[Stored data entries]
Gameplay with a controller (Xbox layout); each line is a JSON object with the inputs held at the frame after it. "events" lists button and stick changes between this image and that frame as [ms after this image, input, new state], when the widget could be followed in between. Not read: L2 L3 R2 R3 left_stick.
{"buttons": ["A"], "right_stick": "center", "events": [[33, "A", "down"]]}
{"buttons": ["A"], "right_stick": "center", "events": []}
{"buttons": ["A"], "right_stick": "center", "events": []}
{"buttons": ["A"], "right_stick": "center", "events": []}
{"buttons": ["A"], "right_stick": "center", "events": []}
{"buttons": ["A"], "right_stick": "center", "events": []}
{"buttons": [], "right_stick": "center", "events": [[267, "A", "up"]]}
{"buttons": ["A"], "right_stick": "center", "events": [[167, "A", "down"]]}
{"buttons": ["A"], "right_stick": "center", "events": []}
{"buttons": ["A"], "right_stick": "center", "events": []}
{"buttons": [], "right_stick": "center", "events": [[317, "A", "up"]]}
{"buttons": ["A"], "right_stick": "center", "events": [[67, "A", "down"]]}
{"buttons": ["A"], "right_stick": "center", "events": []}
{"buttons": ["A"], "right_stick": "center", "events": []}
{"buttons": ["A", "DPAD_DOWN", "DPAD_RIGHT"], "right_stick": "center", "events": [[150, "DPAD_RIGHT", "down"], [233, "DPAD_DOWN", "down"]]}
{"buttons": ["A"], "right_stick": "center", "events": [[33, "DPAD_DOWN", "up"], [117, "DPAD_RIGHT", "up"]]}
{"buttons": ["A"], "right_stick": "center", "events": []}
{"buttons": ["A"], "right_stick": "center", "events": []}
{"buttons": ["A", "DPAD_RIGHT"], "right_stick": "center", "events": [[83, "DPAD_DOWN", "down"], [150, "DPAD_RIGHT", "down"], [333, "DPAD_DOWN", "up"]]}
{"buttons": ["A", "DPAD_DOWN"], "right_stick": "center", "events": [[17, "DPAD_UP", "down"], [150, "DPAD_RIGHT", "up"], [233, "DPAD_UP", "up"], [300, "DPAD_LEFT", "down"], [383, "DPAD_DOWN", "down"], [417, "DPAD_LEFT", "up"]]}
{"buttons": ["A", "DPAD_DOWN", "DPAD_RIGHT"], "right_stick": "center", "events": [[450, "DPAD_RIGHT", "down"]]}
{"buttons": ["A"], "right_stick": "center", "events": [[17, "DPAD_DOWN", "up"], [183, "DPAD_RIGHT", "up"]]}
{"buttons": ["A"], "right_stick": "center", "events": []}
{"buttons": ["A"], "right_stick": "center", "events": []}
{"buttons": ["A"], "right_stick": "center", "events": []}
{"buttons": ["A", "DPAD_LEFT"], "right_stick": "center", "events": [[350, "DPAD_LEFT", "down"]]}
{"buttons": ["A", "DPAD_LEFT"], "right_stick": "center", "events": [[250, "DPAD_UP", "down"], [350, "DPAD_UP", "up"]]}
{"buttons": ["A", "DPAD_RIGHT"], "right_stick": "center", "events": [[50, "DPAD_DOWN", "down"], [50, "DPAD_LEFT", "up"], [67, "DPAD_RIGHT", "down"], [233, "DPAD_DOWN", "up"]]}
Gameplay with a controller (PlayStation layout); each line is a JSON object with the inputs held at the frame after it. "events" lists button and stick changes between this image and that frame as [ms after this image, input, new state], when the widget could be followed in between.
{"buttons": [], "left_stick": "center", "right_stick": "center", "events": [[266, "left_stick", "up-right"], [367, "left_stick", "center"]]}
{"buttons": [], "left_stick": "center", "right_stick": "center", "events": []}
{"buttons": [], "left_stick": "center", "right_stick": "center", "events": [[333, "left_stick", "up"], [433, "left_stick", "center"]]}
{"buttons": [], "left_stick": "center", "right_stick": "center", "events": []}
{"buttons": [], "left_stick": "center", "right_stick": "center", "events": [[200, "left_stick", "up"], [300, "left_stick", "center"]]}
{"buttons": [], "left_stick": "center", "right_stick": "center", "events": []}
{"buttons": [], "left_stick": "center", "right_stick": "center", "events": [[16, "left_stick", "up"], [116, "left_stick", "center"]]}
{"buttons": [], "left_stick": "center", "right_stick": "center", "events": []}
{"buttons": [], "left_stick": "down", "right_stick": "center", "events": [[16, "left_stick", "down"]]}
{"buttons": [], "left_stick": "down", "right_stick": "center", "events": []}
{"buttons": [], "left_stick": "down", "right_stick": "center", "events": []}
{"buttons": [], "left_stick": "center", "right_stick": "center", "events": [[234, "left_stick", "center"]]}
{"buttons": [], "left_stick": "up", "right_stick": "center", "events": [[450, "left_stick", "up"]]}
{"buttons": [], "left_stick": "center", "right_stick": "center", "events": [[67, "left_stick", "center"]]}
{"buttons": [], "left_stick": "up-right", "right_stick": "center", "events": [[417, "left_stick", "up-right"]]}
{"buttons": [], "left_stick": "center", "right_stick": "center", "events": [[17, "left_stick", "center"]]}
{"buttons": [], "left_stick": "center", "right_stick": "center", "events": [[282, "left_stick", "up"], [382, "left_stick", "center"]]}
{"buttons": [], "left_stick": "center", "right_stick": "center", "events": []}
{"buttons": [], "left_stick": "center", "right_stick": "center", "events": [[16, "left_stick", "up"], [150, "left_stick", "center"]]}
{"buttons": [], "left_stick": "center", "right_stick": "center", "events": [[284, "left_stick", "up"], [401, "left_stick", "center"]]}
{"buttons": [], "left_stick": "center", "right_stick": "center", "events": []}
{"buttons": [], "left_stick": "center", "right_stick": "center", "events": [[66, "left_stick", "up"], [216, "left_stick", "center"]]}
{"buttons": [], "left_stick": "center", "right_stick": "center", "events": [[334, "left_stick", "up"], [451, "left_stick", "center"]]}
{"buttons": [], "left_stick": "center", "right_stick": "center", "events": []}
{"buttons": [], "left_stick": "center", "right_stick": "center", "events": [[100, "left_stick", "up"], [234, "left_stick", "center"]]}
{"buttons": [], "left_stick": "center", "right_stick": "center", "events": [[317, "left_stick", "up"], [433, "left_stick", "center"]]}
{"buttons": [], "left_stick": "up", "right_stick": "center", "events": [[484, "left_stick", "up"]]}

## Work to complete
Each line above where the word "could" occurs should be returned in full.

## Exercise solution
Gameplay with a controller (Xbox layout); each line is a JSON object with the inputs held at the frame after it. "events" lists button and stick changes between this image and that frame as [ms after this image, input, new state], when the widget could be followed in between. Not read: L2 L3 R2 R3 left_stick.
Gameplay with a controller (PlayStation layout); each line is a JSON object with the inputs held at the frame after it. "events" lists button and stick changes between this image and that frame as [ms after this image, input, new state], when the widget could be followed in between.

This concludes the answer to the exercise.